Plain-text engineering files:
- Opening Delimiter -

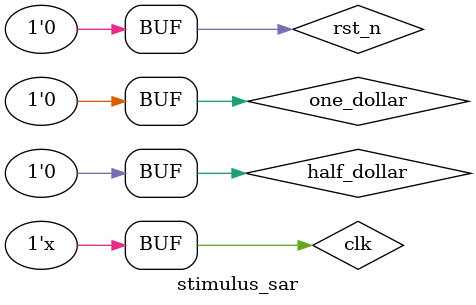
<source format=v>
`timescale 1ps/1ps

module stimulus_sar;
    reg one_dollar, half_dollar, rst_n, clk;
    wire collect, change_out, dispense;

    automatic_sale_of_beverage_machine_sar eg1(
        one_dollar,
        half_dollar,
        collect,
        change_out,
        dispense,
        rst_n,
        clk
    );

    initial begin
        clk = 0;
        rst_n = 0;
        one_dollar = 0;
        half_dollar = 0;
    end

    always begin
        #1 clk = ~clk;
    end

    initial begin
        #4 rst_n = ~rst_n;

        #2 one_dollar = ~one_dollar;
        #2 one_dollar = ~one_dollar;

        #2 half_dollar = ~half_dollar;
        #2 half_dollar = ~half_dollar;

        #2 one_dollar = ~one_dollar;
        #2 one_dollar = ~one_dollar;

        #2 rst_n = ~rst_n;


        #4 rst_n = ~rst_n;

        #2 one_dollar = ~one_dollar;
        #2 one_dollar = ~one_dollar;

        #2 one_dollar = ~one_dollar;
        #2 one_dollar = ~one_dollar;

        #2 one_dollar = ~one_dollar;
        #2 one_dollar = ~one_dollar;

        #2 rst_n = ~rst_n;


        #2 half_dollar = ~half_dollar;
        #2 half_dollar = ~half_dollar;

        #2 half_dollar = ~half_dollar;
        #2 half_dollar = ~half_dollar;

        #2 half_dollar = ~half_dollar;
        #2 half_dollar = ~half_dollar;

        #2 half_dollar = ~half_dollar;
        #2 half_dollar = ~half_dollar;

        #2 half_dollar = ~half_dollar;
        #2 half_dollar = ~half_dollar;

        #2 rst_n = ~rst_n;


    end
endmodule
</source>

- Closing Delimiter -

### WHAT YOU WILL DO:
If an entry contains an image, print the rest of that entry exactly and leave the image out.

### EXPECTED ANSWER:
<source format=v>
`timescale 1ps/1ps

module stimulus_sar;
    reg one_dollar, half_dollar, rst_n, clk;
    wire collect, change_out, dispense;

    automatic_sale_of_beverage_machine_sar eg1(
        one_dollar,
        half_dollar,
        collect,
        change_out,
        dispense,
        rst_n,
        clk
    );

    initial begin
        clk = 0;
        rst_n = 0;
        one_dollar = 0;
        half_dollar = 0;
    end

    always begin
        #1 clk = ~clk;
    end

    initial begin
        #4 rst_n = ~rst_n;

        #2 one_dollar = ~one_dollar;
        #2 one_dollar = ~one_dollar;

        #2 half_dollar = ~half_dollar;
        #2 half_dollar = ~half_dollar;

        #2 one_dollar = ~one_dollar;
        #2 one_dollar = ~one_dollar;

        #2 rst_n = ~rst_n;


        #4 rst_n = ~rst_n;

        #2 one_dollar = ~one_dollar;
        #2 one_dollar = ~one_dollar;

        #2 one_dollar = ~one_dollar;
        #2 one_dollar = ~one_dollar;

        #2 one_dollar = ~one_dollar;
        #2 one_dollar = ~one_dollar;

        #2 rst_n = ~rst_n;


        #2 half_dollar = ~half_dollar;
        #2 half_dollar = ~half_dollar;

        #2 half_dollar = ~half_dollar;
        #2 half_dollar = ~half_dollar;

        #2 half_dollar = ~half_dollar;
        #2 half_dollar = ~half_dollar;

        #2 half_dollar = ~half_dollar;
        #2 half_dollar = ~half_dollar;

        #2 half_dollar = ~half_dollar;
        #2 half_dollar = ~half_dollar;

        #2 rst_n = ~rst_n;


    end
endmodule
</source>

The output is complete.